I was trying all sorts of options and I think I did something similar to you, @eliafrigieri . I was trying to create an external data_generator class that would use multiprocessing to populate a queue. The class was an iterator, so the queue would be accessed via next(). It's part of a larger code base, but I extracted an example here (attached data_generator_sample_main.txt data_generator_sample.txt
).
The problem I was having was that each multiprocessing pool imported keras, so I was getting all sorts of CNMEM warnings and everything looked like it was overflowing.
Does anyone have any insights on this?
I'm in the same situation. Every process I create import keras (I think because it's keras process creating the child), but once all the process are created and running the speed of loading increse a lot.
In case it helps, I was able to get the sample running without importing keras on child processes by including the import keras commands inside the get_model() function in data_generator_sample as this was the only place they were used. I'm not sure I'll be able to get it working like that in the full version of my project, but it may be an option for some people.
I thought the same solution, but it's not applicable in my solution so I don't tryed at all. The question is: this issue appears only on windows? It's a bug of keras?
It appears to be a bug in windows but it could also be a poor assumption made in keras wrt multiprocessing that manifests on windows.
My understanding of it is that if using multiprocessing with Windows you can't reference local variables from the point at which you call the process. You need to pass all variables explicitly via the args input. I think it should be possible to adapt the keras code by defining multiprocessing version of data_generator_task() outside the scope of the generator and passing a generator / stop / queue etc into it.
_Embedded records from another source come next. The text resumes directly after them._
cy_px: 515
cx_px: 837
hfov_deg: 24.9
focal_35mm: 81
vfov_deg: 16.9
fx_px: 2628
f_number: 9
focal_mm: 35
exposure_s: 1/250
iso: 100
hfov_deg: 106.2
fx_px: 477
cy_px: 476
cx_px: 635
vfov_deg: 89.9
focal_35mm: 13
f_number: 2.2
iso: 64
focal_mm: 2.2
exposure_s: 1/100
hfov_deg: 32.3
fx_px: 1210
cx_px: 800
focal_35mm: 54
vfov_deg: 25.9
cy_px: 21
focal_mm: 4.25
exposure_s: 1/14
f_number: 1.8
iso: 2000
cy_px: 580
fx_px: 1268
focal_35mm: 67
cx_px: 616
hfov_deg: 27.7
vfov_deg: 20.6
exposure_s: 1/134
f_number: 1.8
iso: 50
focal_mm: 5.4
That way it could work as a standalone function and can be spawned across multiple processes on any platform. Maybe best for windows users to try this option.
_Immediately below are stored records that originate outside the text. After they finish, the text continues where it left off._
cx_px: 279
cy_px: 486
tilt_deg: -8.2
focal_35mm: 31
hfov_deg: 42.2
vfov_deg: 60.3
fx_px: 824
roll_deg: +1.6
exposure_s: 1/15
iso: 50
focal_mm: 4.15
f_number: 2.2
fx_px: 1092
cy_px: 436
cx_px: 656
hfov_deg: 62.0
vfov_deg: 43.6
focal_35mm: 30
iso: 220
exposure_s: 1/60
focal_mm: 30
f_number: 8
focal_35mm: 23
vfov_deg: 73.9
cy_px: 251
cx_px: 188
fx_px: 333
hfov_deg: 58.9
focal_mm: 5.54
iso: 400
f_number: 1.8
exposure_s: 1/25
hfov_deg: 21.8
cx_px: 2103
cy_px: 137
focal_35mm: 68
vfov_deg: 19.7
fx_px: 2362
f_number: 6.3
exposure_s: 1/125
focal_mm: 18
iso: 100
@ciararogerson This sounds reasonable and it looks like it is consistent with the example in #5510. Would you agree?
Today I've tryed the "multiprocessing.py" test on a Mac, with the same configuration of my: python 2.7.13, keras 1.0.8 and works fine. So the problem is only for windows, now we have the evidence
@eliafrigieri Great work!
This issue has been automatically marked as stale because it has not had recent activity. It will be closed after 30 days if no further activity occurs, but feel free to re-open a closed issue if needed.
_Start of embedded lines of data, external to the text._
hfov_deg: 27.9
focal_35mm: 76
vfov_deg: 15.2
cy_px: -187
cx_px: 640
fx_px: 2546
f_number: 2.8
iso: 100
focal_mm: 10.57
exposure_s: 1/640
This is still an issue for python 3.5, windows 7.
This issue has been automatically marked as stale because it has not had recent activity. It will be closed after 30 days if no further activity occurs, but feel free to re-open a closed issue if needed.
Will anybody fix it eventually?
Looks like there is a PR created and merged for this. So can this be closed now ?
I have the same issue in predict_generator, however fit_generator is working find with multiprocessing
I'm trying to use fit_generator to seperate data loader from trainer.
Excuting this code produces error like below:
I also tried to test keras/tests/keras/test_multiprocessing.py, but it failed.
Here is output for test_multiprocessing.py: test_multiprocessing.faillog.txt
Is it bug of Keras itself? Any fixes available?